There are three steps to set up DPL for your robot and objects:
- Prepare object 3D models and a meta-data config file,
- Determine your camera intrinsics (focal length, principal point) and add them to a config file,
- Specify the point cloud topic, reference frame and other environment parameters in a launch file.
You will need 3D models of the objects that you want to identify and localize; these should be in PLY or STL formats, and can be in either millimeters or meters (but uniformly so for all objects). Additionally, make sure your models have a reasonable resolution (not too high-res), as that could significantly increase run time. For instance, we have used models with 1000 - 4000 vertices and 3000 - 6000 faces.
Next, create an XML file similar to sbpl_perception/config/ycb_objects.xml, and add information about your objects. The mesh_in_mm parameter should be set to false if your models are in meters, and true otherwise. Then for each object, create an entry with the following 7 properties.
# Unique object ID
object_name: string
# Absolute path to object model
model_file: string
# Whether 3D model is flipped about xy-plane
is_object_flipped: bool
# Whether object is symmetric about z-axis (unused)
is_object_rotationally_symmetric: bool
# Symmetry mode
# 0 - no symmetry about z-axis
# 1 - 180 deg symmetry about z-axis
# 2 - completely symmetric about z-axis
symmetry_mode: int
# A translation discretization for searching (unused by default)
discretization_resolution: double (meters)
# Number of model variants (unused, set to 1)
num_models: int
That's it -- this is all the training needed for recognizing your objects!
At this time, the codebase works only with a depth sensor (e.g., MS Kinect, ASUS Primesense etc.), and support for LIDAR-type sensors might be added in the future. Since the DPL algorithms rely on the ability to render scenes, you'll need to provide the necessary camera parameters. To do so, create a file similar to sbpl_perception/config/camera_config.yaml and specify the following parameters:
camera_width: value_double camera_height: value_double camera_fx: value_double_millimeters camera_fy: value_double_millimeters camera_cx: value_double camera_cy: value_double camera_znear: value_double_meters camera_zfar: value_double_meters
These are the image dimensions, focal length, principal point, and near and far clipping distances.

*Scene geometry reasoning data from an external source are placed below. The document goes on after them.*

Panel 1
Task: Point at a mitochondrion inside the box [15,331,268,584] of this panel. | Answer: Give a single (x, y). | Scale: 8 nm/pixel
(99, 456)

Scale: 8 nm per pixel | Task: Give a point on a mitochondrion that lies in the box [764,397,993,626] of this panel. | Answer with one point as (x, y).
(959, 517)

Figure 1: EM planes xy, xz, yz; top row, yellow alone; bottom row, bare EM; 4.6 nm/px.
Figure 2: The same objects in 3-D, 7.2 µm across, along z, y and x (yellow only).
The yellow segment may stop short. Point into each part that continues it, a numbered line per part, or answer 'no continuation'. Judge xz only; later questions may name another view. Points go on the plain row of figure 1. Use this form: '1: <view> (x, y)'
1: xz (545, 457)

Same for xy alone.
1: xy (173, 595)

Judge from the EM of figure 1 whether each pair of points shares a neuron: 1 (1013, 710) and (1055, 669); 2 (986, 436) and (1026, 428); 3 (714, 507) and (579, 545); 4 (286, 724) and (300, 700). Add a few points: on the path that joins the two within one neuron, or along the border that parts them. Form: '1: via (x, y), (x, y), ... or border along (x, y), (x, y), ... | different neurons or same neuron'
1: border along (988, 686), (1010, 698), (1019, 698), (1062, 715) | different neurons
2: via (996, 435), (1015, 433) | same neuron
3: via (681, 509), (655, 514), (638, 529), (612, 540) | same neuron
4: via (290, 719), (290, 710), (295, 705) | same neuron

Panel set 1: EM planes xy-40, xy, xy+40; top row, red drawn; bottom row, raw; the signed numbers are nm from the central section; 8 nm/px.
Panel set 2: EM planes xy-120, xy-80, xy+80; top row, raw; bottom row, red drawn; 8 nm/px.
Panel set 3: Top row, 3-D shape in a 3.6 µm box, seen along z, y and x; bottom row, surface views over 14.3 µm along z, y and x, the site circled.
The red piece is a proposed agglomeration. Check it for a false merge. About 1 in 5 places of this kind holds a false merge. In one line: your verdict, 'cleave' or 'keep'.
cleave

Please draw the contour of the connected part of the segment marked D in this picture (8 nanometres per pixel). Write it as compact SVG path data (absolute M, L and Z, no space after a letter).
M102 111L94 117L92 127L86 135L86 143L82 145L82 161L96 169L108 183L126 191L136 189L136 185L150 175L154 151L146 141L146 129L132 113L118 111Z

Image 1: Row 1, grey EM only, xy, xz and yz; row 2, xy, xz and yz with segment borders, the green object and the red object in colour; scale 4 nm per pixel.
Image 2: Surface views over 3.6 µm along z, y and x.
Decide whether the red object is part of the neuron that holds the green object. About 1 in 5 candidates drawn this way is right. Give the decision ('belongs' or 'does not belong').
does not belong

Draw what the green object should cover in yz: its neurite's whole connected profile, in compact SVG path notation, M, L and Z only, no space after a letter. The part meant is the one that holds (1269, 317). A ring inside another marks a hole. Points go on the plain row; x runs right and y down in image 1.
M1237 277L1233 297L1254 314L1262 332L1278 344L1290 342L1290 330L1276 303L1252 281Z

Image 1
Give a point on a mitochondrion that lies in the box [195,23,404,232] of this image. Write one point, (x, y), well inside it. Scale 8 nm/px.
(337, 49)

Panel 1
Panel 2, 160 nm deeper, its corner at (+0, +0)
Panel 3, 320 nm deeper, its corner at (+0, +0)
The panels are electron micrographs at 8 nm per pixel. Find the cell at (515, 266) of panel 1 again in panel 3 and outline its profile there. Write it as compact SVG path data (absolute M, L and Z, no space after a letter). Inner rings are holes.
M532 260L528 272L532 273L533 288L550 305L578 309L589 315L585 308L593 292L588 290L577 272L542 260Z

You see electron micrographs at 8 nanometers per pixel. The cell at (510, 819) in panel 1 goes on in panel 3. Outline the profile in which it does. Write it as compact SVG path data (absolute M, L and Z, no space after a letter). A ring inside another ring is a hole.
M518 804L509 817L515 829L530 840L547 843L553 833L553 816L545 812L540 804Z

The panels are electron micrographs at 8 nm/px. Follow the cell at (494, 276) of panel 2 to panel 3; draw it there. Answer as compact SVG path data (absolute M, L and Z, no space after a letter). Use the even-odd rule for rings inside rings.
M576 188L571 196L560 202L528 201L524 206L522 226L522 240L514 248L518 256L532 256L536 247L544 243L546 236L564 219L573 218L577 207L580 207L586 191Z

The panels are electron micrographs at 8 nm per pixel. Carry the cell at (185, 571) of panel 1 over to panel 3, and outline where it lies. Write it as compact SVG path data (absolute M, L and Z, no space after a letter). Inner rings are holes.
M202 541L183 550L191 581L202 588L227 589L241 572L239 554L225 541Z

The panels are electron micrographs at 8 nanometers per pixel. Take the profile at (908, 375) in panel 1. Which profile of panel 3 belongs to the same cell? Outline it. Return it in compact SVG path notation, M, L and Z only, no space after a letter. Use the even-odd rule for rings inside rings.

If you don't know the last two, just set them to something reasonable, example 0.1 and 20.0 respectively.
The final step to inform the actionlib server of your sensor topic, world frame, and environment bounds. Copy or edit object_recognition_node/launch/pr2_object_recognition.launch and specify the following parameters:
input_cloud: your_organized_point_cloud_topic reference_frame: world_frame (Note: world_frame's z-axis should be aligned with negative gravity) camera_frame: frame_of_camera_generating_input_cloud (body frame convention: x forward, y left, z up) table_height: the z-distance (in reference_frame) representing a flat surface on which the objects are located xmin, xmax, ymin, ymax: the bounds (in reference_frame) within which all objects are located (the tighter the bounds, the smaller the run time usually)
Note: if you have an RGB-D sensor, its likely that you want a "depth-registered" sensor topic, meaning the input_cloud is in the frame of the RGB camera. If so, make sure that the camera_frame is set to the RGB camera body frame, and that the camera parameters (in the previous step) are the RGB camera parameters. Also, it's assumed that the TF tree has a transform from camera_frame to reference_frame.
To bring up the actionlib server, run
roslaunch object_recognition_node <pr2_object_recognition.launch/your_custom_file.launch>
To test if everything works, bring up RVIZ and add a visualization marker topic named perch_marker (as well as your sensor point cloud topic), spin up an actionlib client and send a request. An example python script can be found in object_recognition_node/scripts/pr2_perch_client.py. Run it like:
rosrun object_recognition_node pr2_perch_client <object_name_1> <object_name_2> ... <object_name_n>
If all's good, you should see the 3D models of the objects superimposed on the sensor point cloud!
TODO: add debugging tips